Un phénomène sous-estimé : où commence la discrimination à l’âge ?

La discrimination à l’âge ne se limite pas à quelques stéréotypes lors d’un entretien d’embauche. Elle prend racine dans l’organisation du travail, s’installe progressivement dans les mentalités et s’exprime aussi bien à l’embauche qu’à chaque étape de la carrière. L’Organisation internationale du travail (OIT) définit ce phénomène comme un traitement défavorable basé sur l’âge, que ce soit lors du recrutement, des promotions ou de l’accès à la formation (source : OIT).

Dans les faits, il suffit de franchir la barre des 50 ans pour que les signaux se multiplient : candidatures ignorées, accès à la formation réduit, blagues ou allusions au « décrochage »… Le Défenseur des droits signalait en 2023 que près de 17% des réclamations liées à l’emploi concernaient l’âge, une proportion en augmentation régulière (Défenseur des droits).

Derrière les chiffres, une réalité pesante pour les seniors

  • Taux de chômage élevé : Selon l’INSEE, le taux de chômage des 55-64 ans reste deux fois plus élevé que celui des 25-49 ans (autour de 7,1% contre 4,3% en 2023).
  • Durée de recherche d’emploi : Un demandeur d’emploi de plus de 50 ans reste en moyenne 372 jours en recherche d’emploi contre 205 jours pour un moins de 30 ans (DARES).
  • Part des recrutements : Moins de 8% des embauches en CDI en 2022 concernaient des candidats de plus de 50 ans (APEC).
  • Formation professionnelle : Seuls 26% des personnes de 55 à 64 ans accèdent à une formation, contre 46% des moins de 35 ans (OCDE, 2023).

Ces données montrent que passer le cap des 50 ans signifie bien souvent devoir redoubler d’efforts pour défendre sa place sur le marché du travail, alors même que l’expérience accumulée est un atout incontestable.

Comment la discrimination à l’âge s’exprime-t-elle ?

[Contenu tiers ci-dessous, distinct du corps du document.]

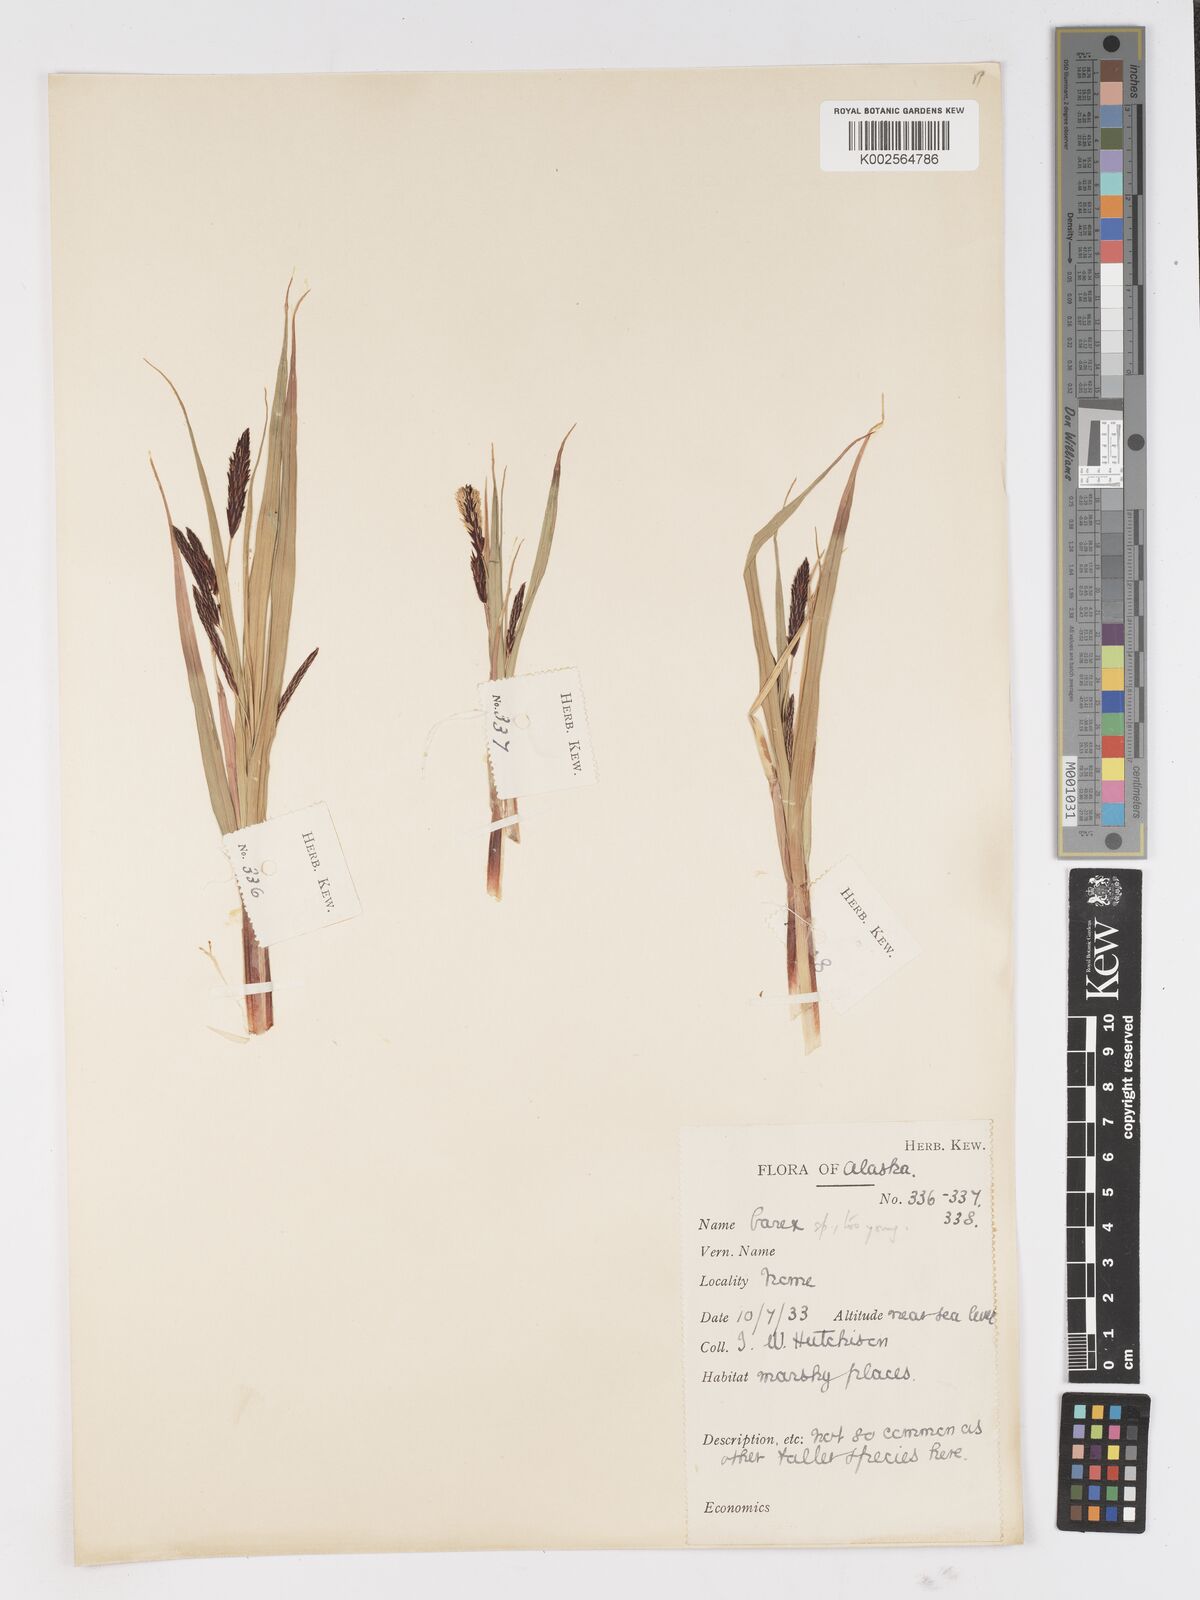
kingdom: Plantae
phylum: Tracheophyta
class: Liliopsida
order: Poales
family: Cyperaceae
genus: Carex
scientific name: Carex
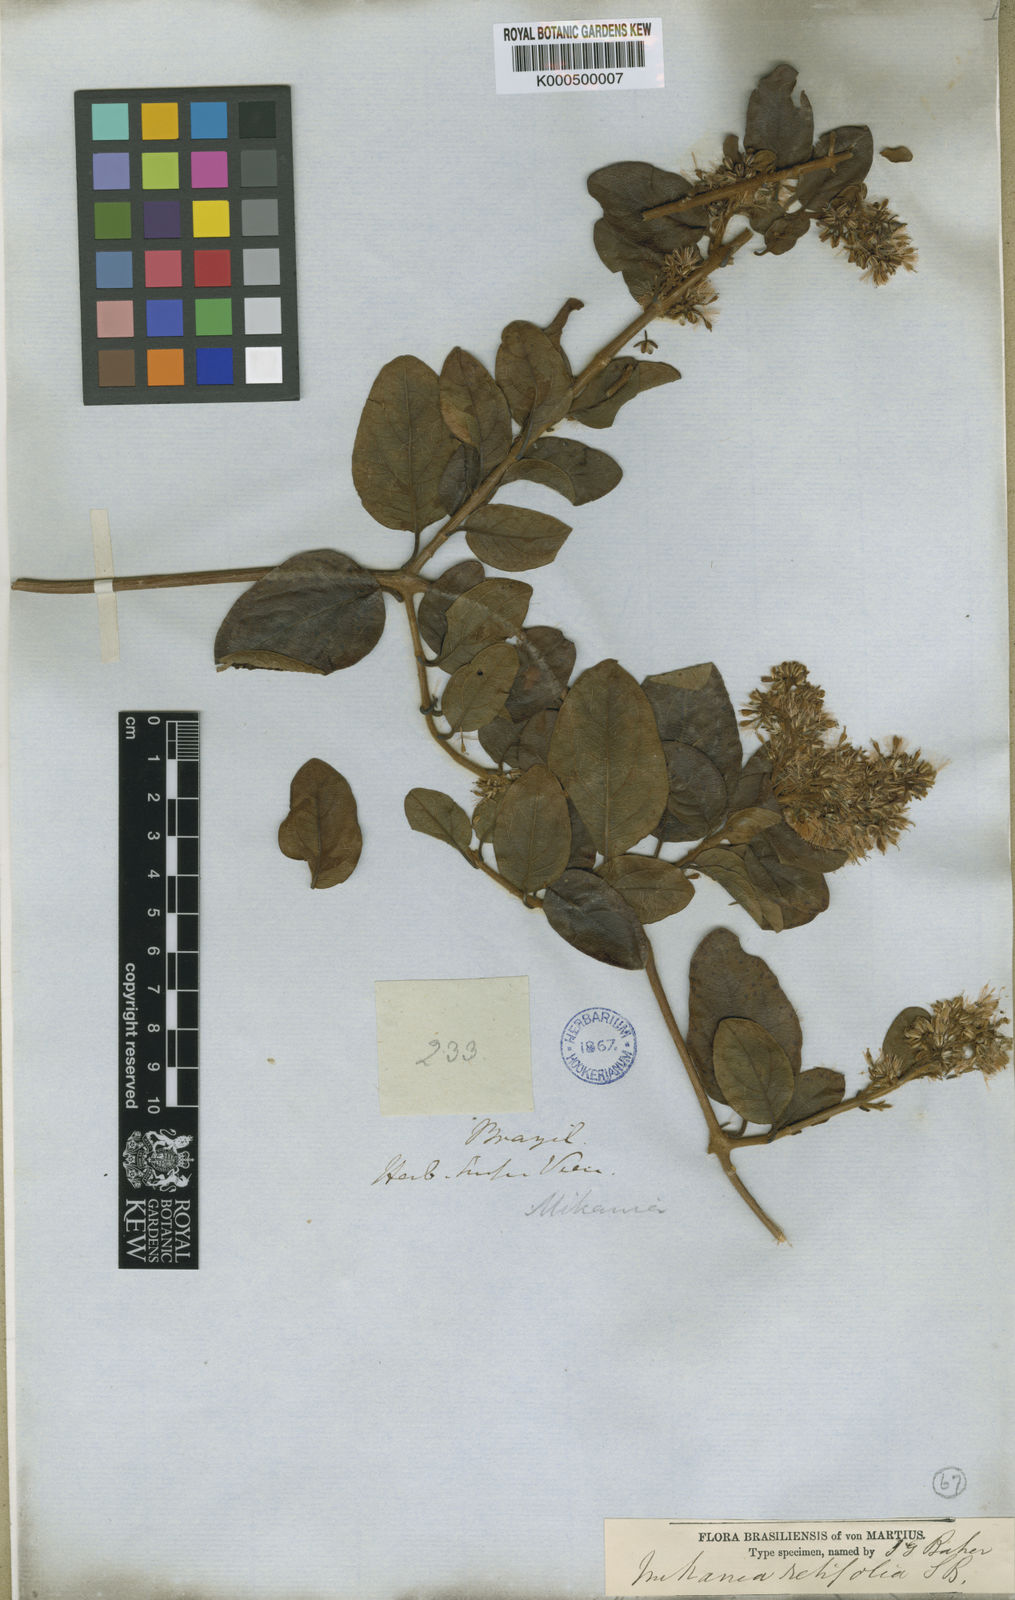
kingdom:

La particularité de la discrimination liée à l’âge, c’est qu’elle est souvent diffuse, voilée derrière des raisons « objectives » ou des process RH apparemment neutres. Voici les principaux mécanismes à l’œuvre :

  1. Tri automatique des CV : Beaucoup de logiciels de recrutement éliminent d’office les candidatures dont l’année de naissance dépasse un certain seuil, parfois dès 45 ans. D’après le Baromètre du Défenseur des droits, 1 candidat sur 5 de plus de 50 ans ne reçoit aucune réponse, même pour des postes où son expérience est pertinente.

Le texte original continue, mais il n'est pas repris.